── SUPPLIED MATERIAL

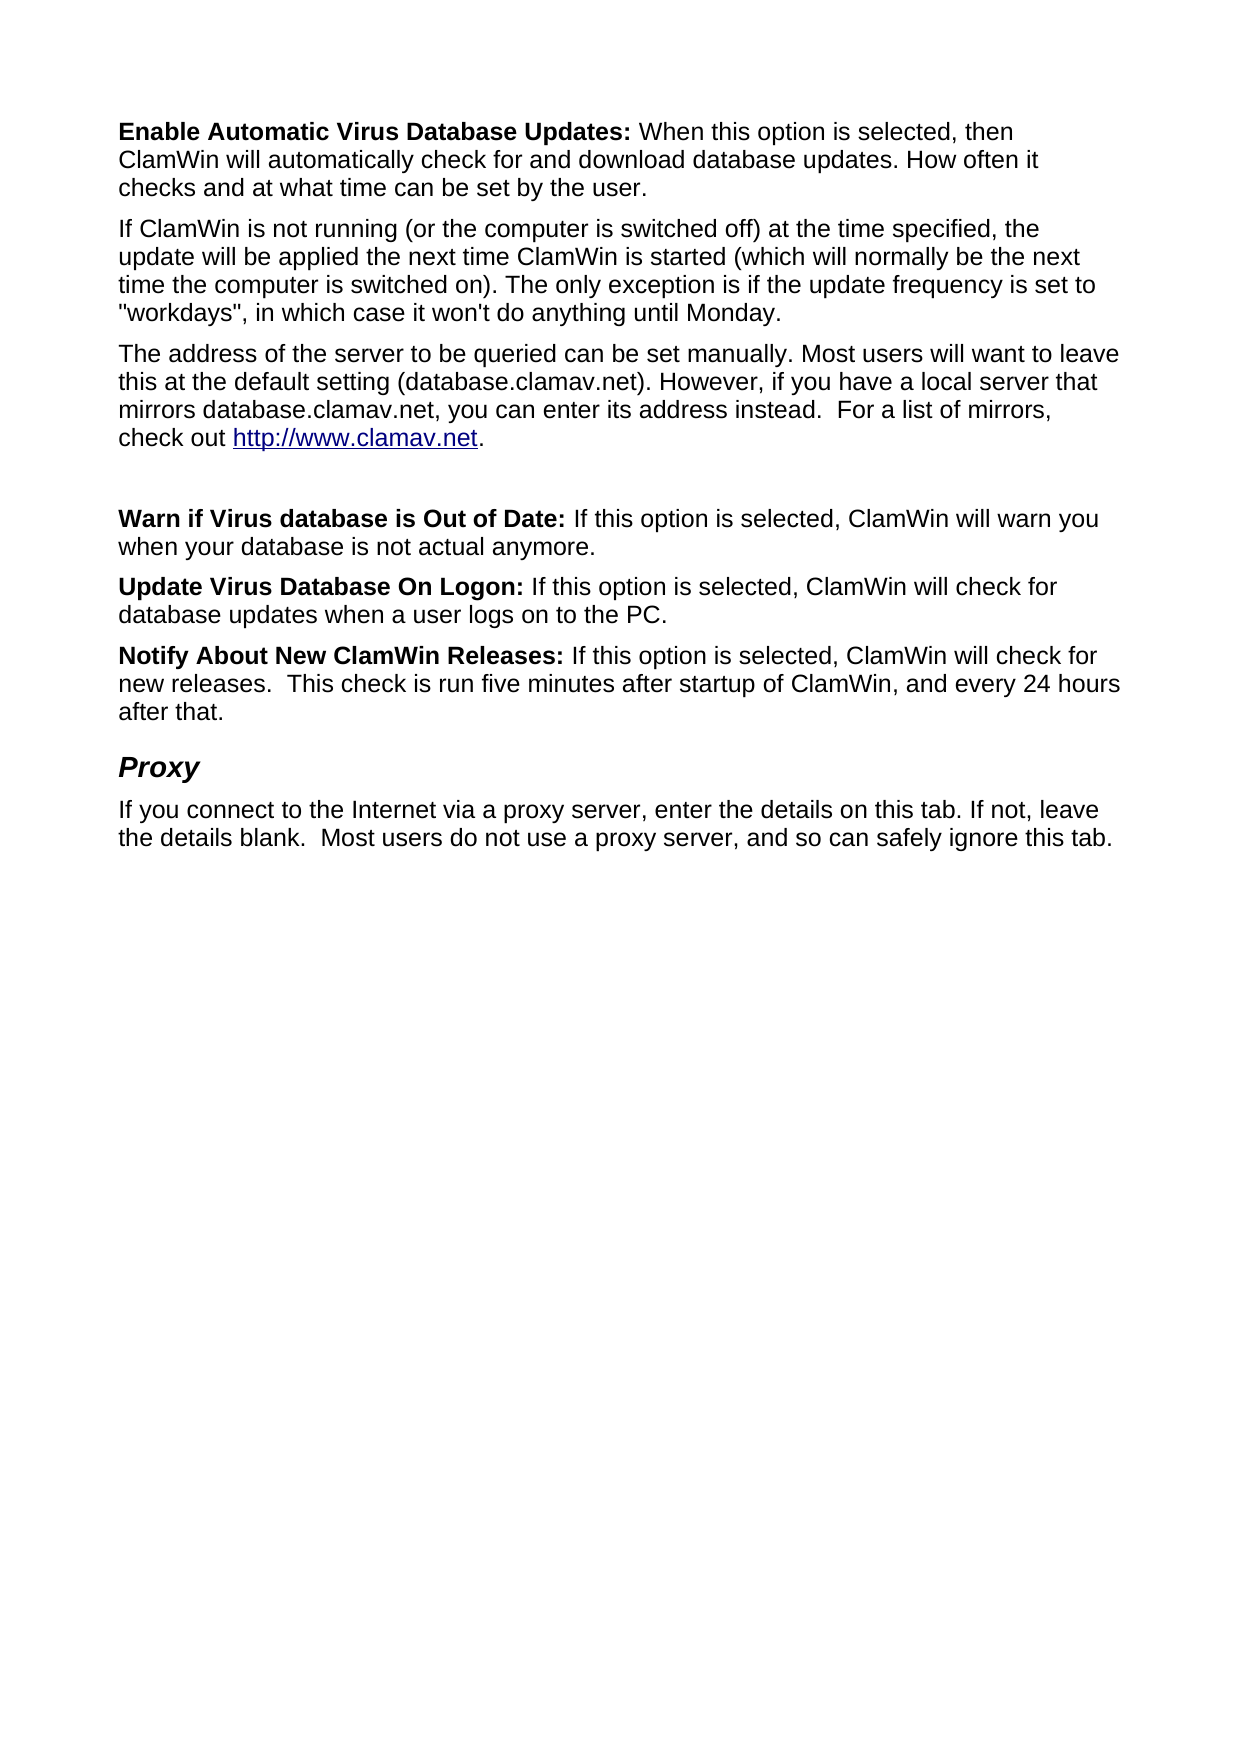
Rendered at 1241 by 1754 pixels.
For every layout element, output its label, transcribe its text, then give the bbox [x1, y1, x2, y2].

text If ClamWin is not running (or the computer is switched off) at the time specified, the update will be applied the next time ClamWin is started (which will normally be the next time the computer is switched on). The only exception is if the update frequency is set to "workdays", in which case it won't do anything until Monday. [118, 215, 1122, 327]
text Enable Automatic Virus Database Updates: When this option is selected, then ClamWin will automatically check for and download database updates. How often it checks and at what time can be set by the user. [118, 118, 1122, 202]
text The address of the server to be queried can be set manually. Most users will want to leave this at the default setting (database.clamav.net). However, if you have a local server that mirrors database.clamav.net, you can enter its address instead. For a list of mirrors, check out http://www.clamav.net. [118, 339, 1122, 451]
subtitle Proxy [118, 751, 1122, 783]
text If you connect to the Internet via a proxy server, enter the details on this tab. If not, leave the details blank. Most users do not use a proxy server, and so can safely ignore this tab. [118, 796, 1122, 852]
text Warn if Virus database is Out of Date: If this option is selected, ClamWin will warn you when your database is not actual anymore. [118, 504, 1122, 560]
text Update Virus Database On Logon: If this option is selected, ClamWin will check for database updates when a user logs on to the PC. [118, 573, 1122, 629]
text Notify About New ClamWin Releases: If this option is selected, ClamWin will check for new releases. This check is run five minutes after startup of ClamWin, and every 24 hours after that. [118, 641, 1122, 726]
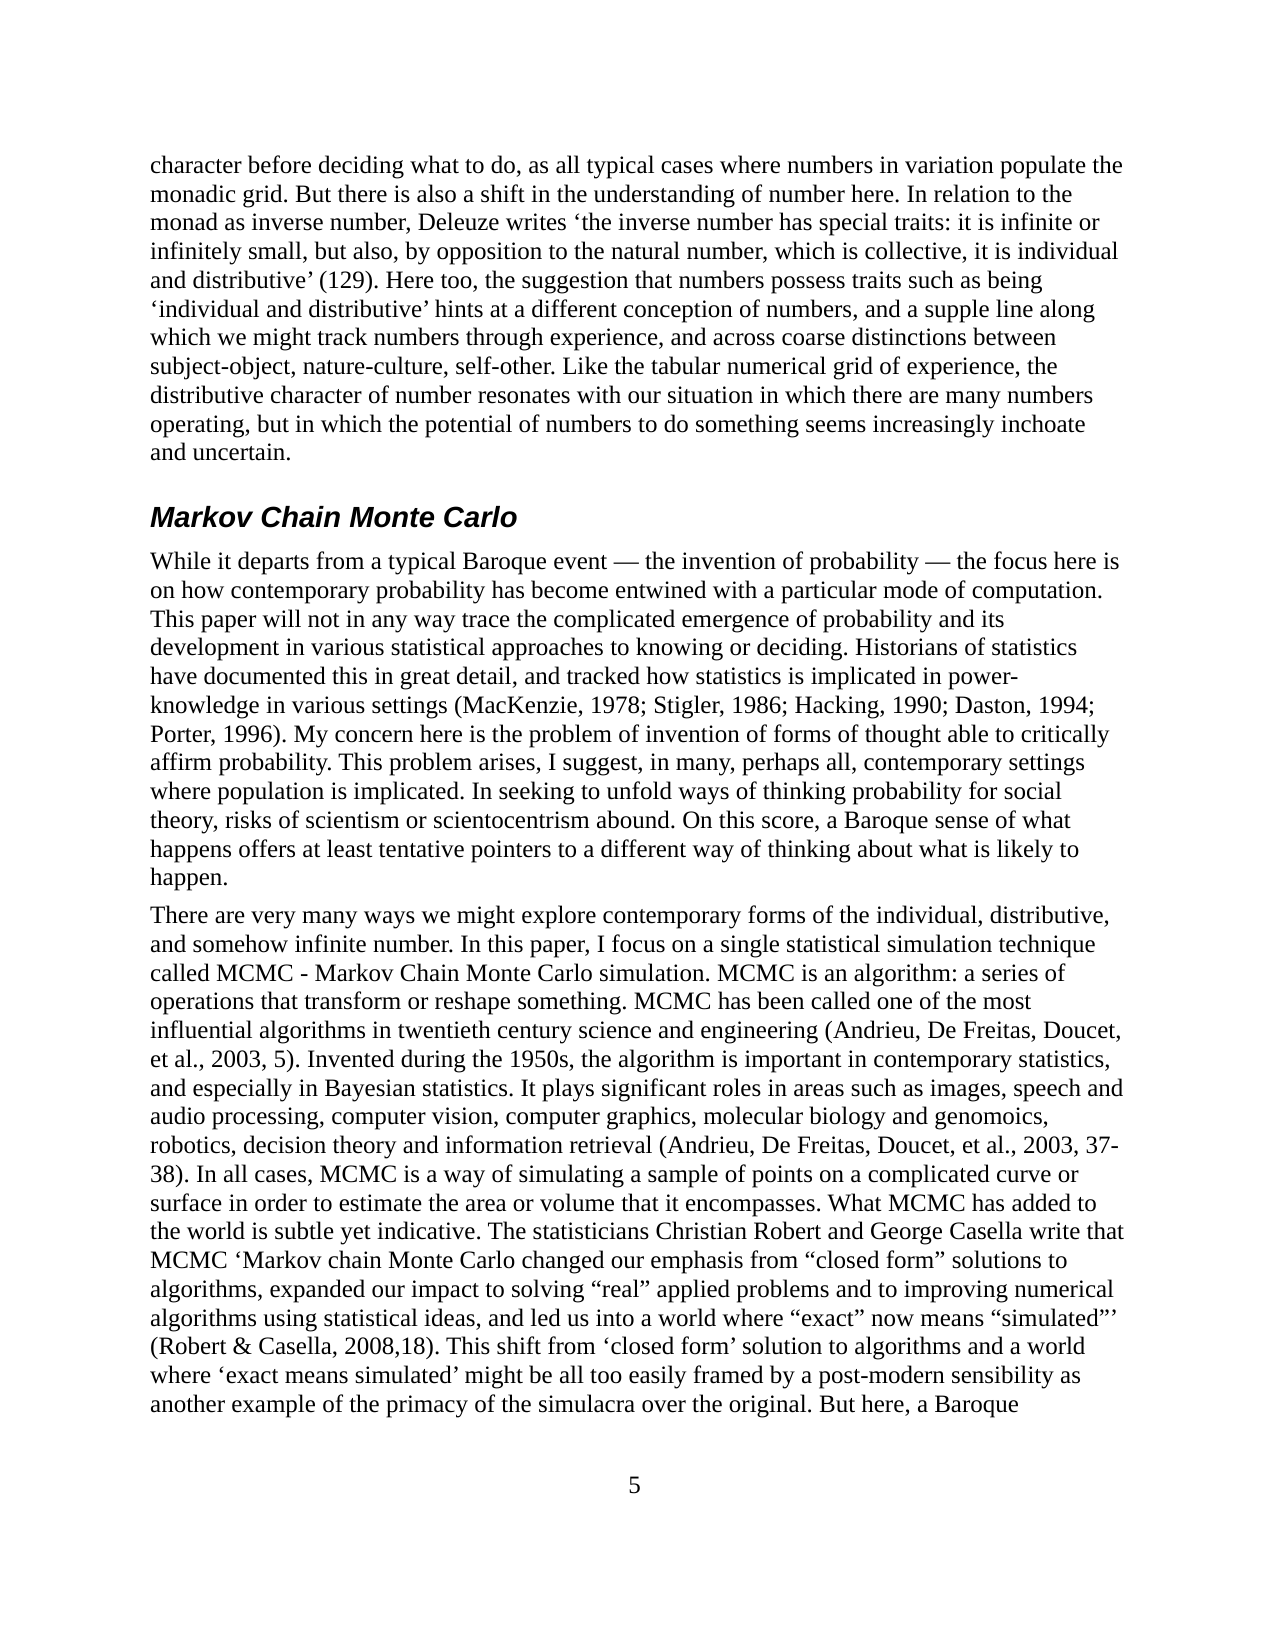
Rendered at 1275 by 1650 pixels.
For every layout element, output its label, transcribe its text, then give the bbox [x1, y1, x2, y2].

text There are very many ways we might explore contemporary forms of the individual, distributive, and somehow infinite number. In this paper, I focus on a single statistical simulation technique called MCMC - Markov Chain Monte Carlo simulation. MCMC is an algorithm: a series of operations that transform or reshape something. MCMC has been called one of the most influential algorithms in twentieth century science and engineering (Andrieu, De Freitas, Doucet, et al., 2003, 5). Invented during the 1950s, the algorithm is important in contemporary statistics, and especially in Bayesian statistics. It plays significant roles in areas such as images, speech and audio processing, computer vision, computer graphics, molecular biology and genomoics, robotics, decision theory and information retrieval (Andrieu, De Freitas, Doucet, et al., 2003, 37-38). In all cases, MCMC is a way of simulating a sample of points on a complicated curve or surface in order to estimate the area or volume that it encompasses. What MCMC has added to the world is subtle yet indicative. The statisticians Christian Robert and George Casella write that MCMC ‘Markov chain Monte Carlo changed our emphasis from “closed form” solutions to algorithms, expanded our impact to solving “real” applied problems and to improving numerical algorithms using statistical ideas, and led us into a world where “exact” now means “simulated”’ (Robert & Casella, 2008,18). This shift from ‘closed form’ solution to algorithms and a world where ‘exact means simulated’ might be all too easily framed by a post-modern sensibility as another example of the primacy of the simulacra over the original. But here, a Baroque [150, 900, 1125, 1418]
text While it departs from a typical Baroque event — the invention of probability — the focus here is on how contemporary probability has become entwined with a particular mode of computation. This paper will not in any way trace the complicated emergence of probability and its development in various statistical approaches to knowing or deciding. Historians of statistics have documented this in great detail, and tracked how statistics is implicated in power-knowledge in various settings (MacKenzie, 1978; Stigler, 1986; Hacking, 1990; Daston, 1994; Porter, 1996). My concern here is the problem of invention of forms of thought able to critically affirm probability. This problem arises, I suggest, in many, perhaps all, contemporary settings where population is implicated. In seeking to unfold ways of thinking probability for social theory, risks of scientism or scientocentrism abound. On this score, a Baroque sense of what happens offers at least tentative pointers to a different way of thinking about what is likely to happen. [150, 546, 1125, 891]
subtitle Markov Chain Monte Carlo [150, 500, 1125, 534]
text character before deciding what to do, as all typical cases where numbers in variation populate the monadic grid. But there is also a shift in the understanding of number here. In relation to the monad as inverse number, Deleuze writes ‘the inverse number has special traits: it is infinite or infinitely small, but also, by opposition to the natural number, which is collective, it is individual and distributive’ (129). Here too, the suggestion that numbers possess traits such as being ‘individual and distributive’ hints at a different conception of numbers, and a supple line along which we might track numbers through experience, and across coarse distinctions between subject-object, nature-culture, self-other. Like the tabular numerical grid of experience, the distributive character of number resonates with our situation in which there are many numbers operating, but in which the potential of numbers to do something seems increasingly inchoate and uncertain. [150, 150, 1125, 466]
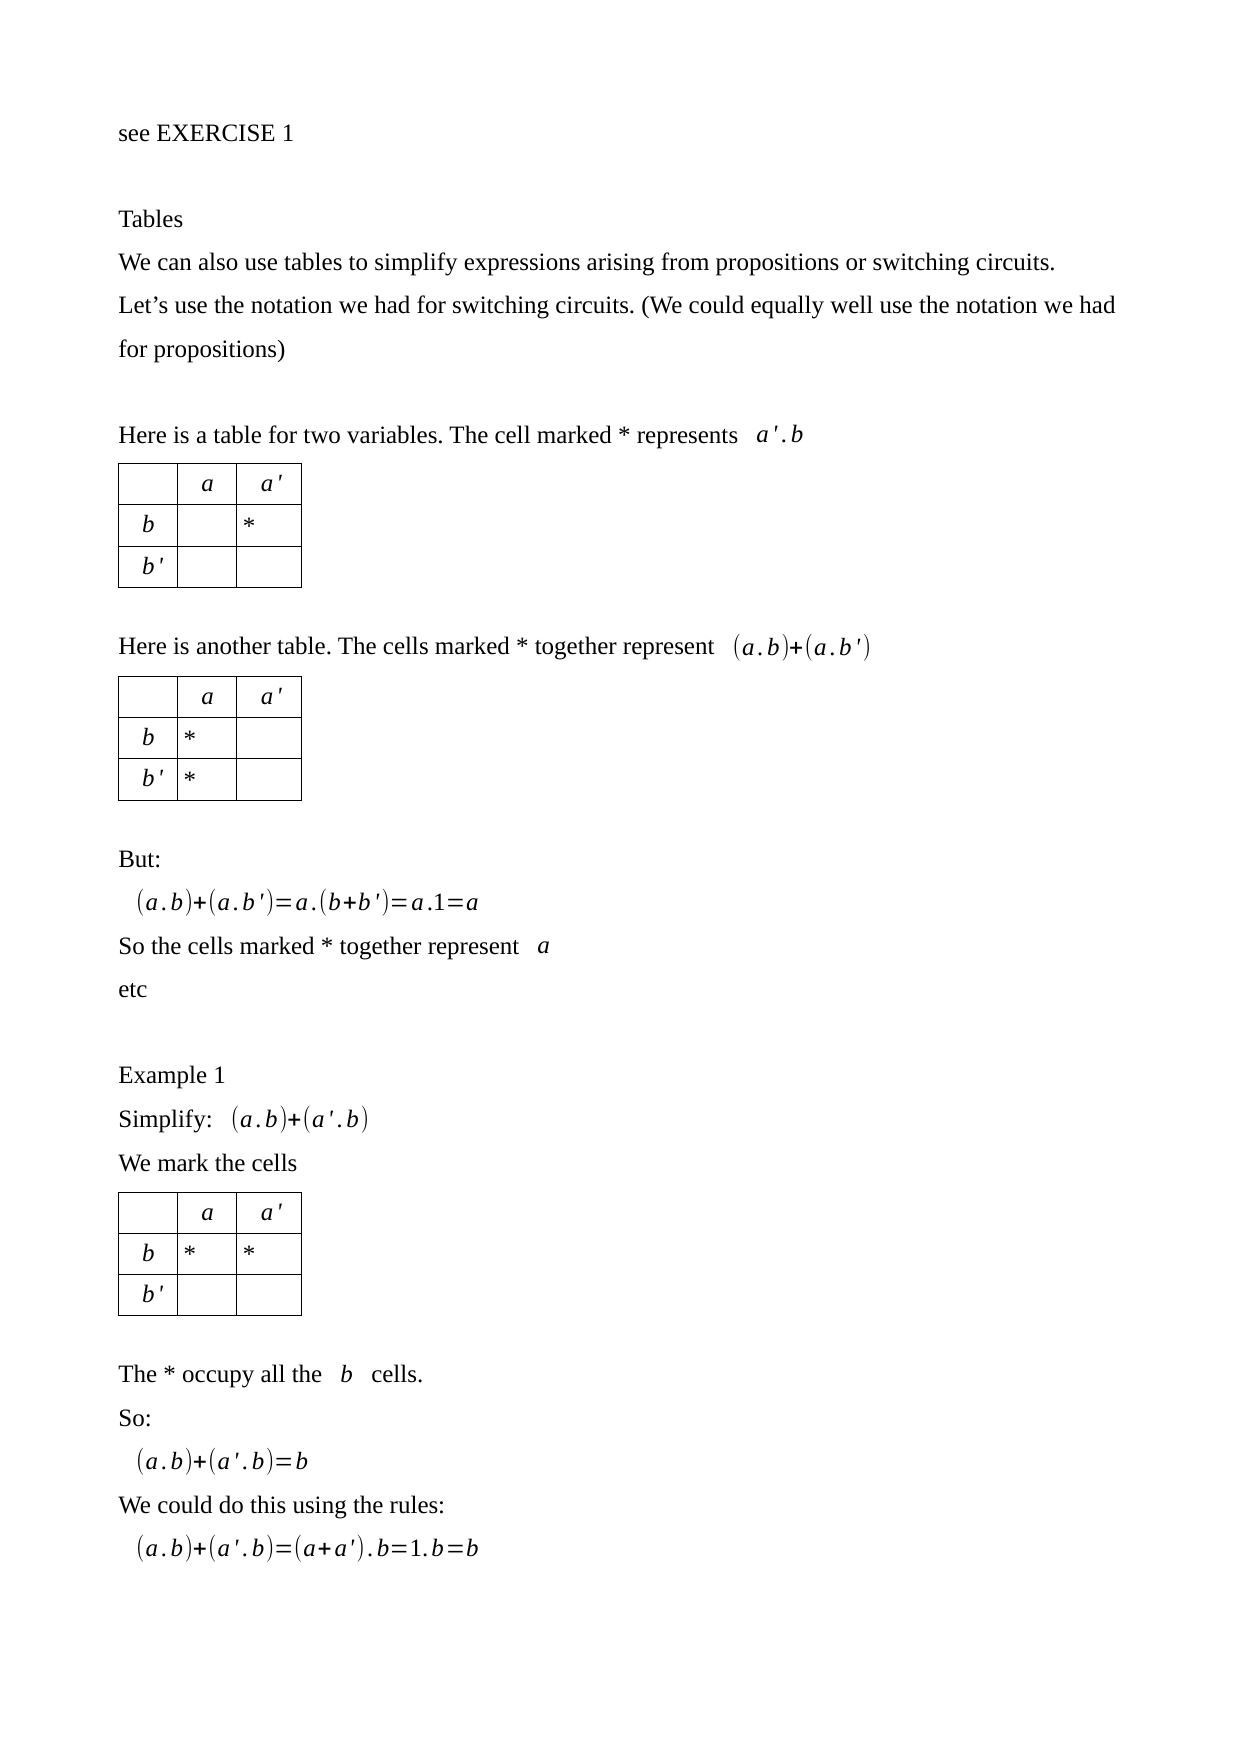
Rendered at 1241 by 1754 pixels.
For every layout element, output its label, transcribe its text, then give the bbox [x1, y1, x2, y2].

table_cell [119, 1234, 177, 1274]
text We can also use tables to simplify expressions arising from propositions or switching circuits. [118, 247, 1122, 276]
table_cell [119, 718, 177, 758]
text But: [118, 844, 1122, 872]
text Here is another table. The cells marked * together represent [118, 631, 1122, 661]
table_header [119, 464, 177, 504]
text Let’s use the notation we had for switching circuits. (We could equally well use the notation we had for propositions) [118, 291, 1122, 362]
text We mark the cells [118, 1148, 1122, 1177]
table_header [237, 464, 301, 504]
text So the cells marked * together represent [118, 931, 1122, 960]
table_cell * [178, 759, 236, 799]
table_cell [178, 547, 236, 587]
table_cell [237, 1275, 301, 1315]
table_header [237, 1193, 301, 1233]
table_cell * [237, 1234, 301, 1274]
table_header [178, 677, 236, 717]
text etc [118, 974, 1122, 1003]
text We could do this using the rules: [118, 1490, 1122, 1519]
table_cell [178, 505, 236, 546]
text So: [118, 1403, 1122, 1431]
table_cell [237, 718, 301, 758]
table_cell [237, 547, 301, 587]
text Simplify: [118, 1104, 1122, 1134]
table_header [178, 464, 236, 504]
table_header [119, 1193, 177, 1233]
table_header [119, 677, 177, 717]
text see EXERCISE 1 [118, 118, 1122, 147]
table_cell * [178, 718, 236, 758]
table_cell [119, 547, 177, 587]
table_cell [119, 759, 177, 799]
text Here is a table for two variables. The cell marked * represents [118, 420, 1122, 449]
text The * occupy all thecells. [118, 1359, 1122, 1388]
text Example 1 [118, 1061, 1122, 1089]
table_cell [237, 759, 301, 799]
table_cell * [178, 1234, 236, 1274]
table_cell * [237, 505, 301, 546]
table_header [237, 677, 301, 717]
table_header [178, 1193, 236, 1233]
table_cell [178, 1275, 236, 1315]
text Tables [118, 204, 1122, 233]
table_cell [119, 505, 177, 546]
table_cell [119, 1275, 177, 1315]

────

EXERCISE DETAILS
Nothing except a number is needed: how many lines of the entries contain the word "server"?

SOLUTION
2